Como participar dos comportamentos repetitivos da minha criança?

Uma das caraterísticas muito comuns das pessoas no espetro do autismo é terem comportamentos repetitivos. Estes comportamentos repetitivos variam muito de pessoa para pessoa e a verdade é que os mesmo podem-se verificar de diferentes formas. 

Alguns comportamentos repetitivos podem ser movimentos como balançar o corpo, abanar as mãos, alinhar objetos, falar sempre do mesmo assunto, fazer perguntas repetitivas, fazer o mesmo jogo sempre da mesma forma, etc. 

A verdade é que estes comportamentos repetitivos têm uma função – não existem só porque sim e a criança não os faz só porque lhe apetece. É muitas vezes uma forma de tomarem conta de si, num mundo que para eles é completamente imprevisível.

Estes comportamentos repetitivos acabam por lhes trazer conforto porque são ações previsíveis e é uma forma de se auto regularem e conseguirem filtrar o bombardeamento sensorial pelo qual possam muitas vezes. 
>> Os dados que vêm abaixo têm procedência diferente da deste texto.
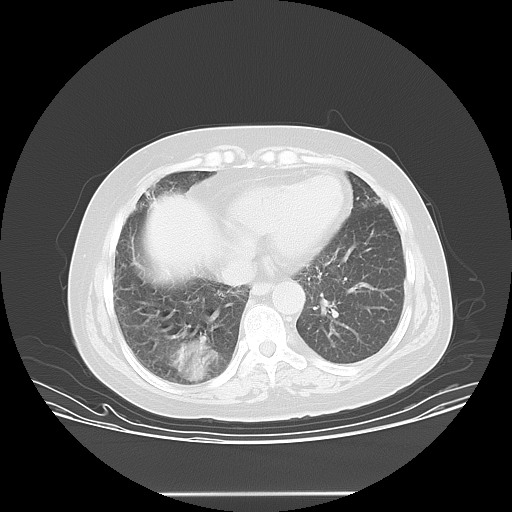
Chest CT, one axial slice; slice 11 of 45 in the series (ordered by position); reconstruction kernel LUNG; lung window (W 1500 / L -600 HU); 512 × 512 image matrix, field of view 408 × 408 mm. Female patient, age 55 years. From the clinical record (not read from this slice): clinical TNM (as recorded): T2 N0 M1b.
Outlined on this slice (bounding box drawn by a radiologist):
- lung tumour (recorded histology: squamous cell carcinoma): bounding box <157,336,215,385> (left, top, right, bottom; pixels)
Uma forma de criar ligação com as nossas crianças quando estão nesses comportamentos exclusivos é juntar-nos ao que estão a fazer. Experimenta esta abordagem hoje com a tua criança e vê como é que ela reage. 

Damos alguns exemplos…

Se a tua criança está a alinhar brinquedos, coloca-te em frente a ela (com alguma distância) e começa a alinhar também objetos. 

Se a tua criança está a falar sempre sobre o mesmo assunto, torna-te o ouvinte mais interessado e entusiasmado do mundo por estares a ouvir o que a tua criança tem para te dizer.

Se a tua criança está a andar de um lado para o outro da sala. Começa a andar no sentido contrário ao dela mas sem entrar no seu espaço. 

Tenta participar do que a tua criança está a fazer no momento mas sem interferir no espaço dela e sem querer modificar o que está a fazer. Simplesmente observa, percebe como faz o comportamento repetitivo e junta-te a ela sem esperar nada em troca e espera para ver o que acontece…

Agora… Algumas crianças podem não aceitar que nos juntemos aos seus comportamentos repetitivos e exclusivos. Muitas podem não entender o que estamos a fazer e podem achar que estamos a tentar invadir o seu espaço para lhe pedir para mudar e / ou fazer outra coisa…

Nesses casos podemos explicar à criança que o que ela faz é simplesmente maravilhosos e incrível e que queremos participar do que está a fazer porque achamos interessante e queremos saber mais sobre ela. 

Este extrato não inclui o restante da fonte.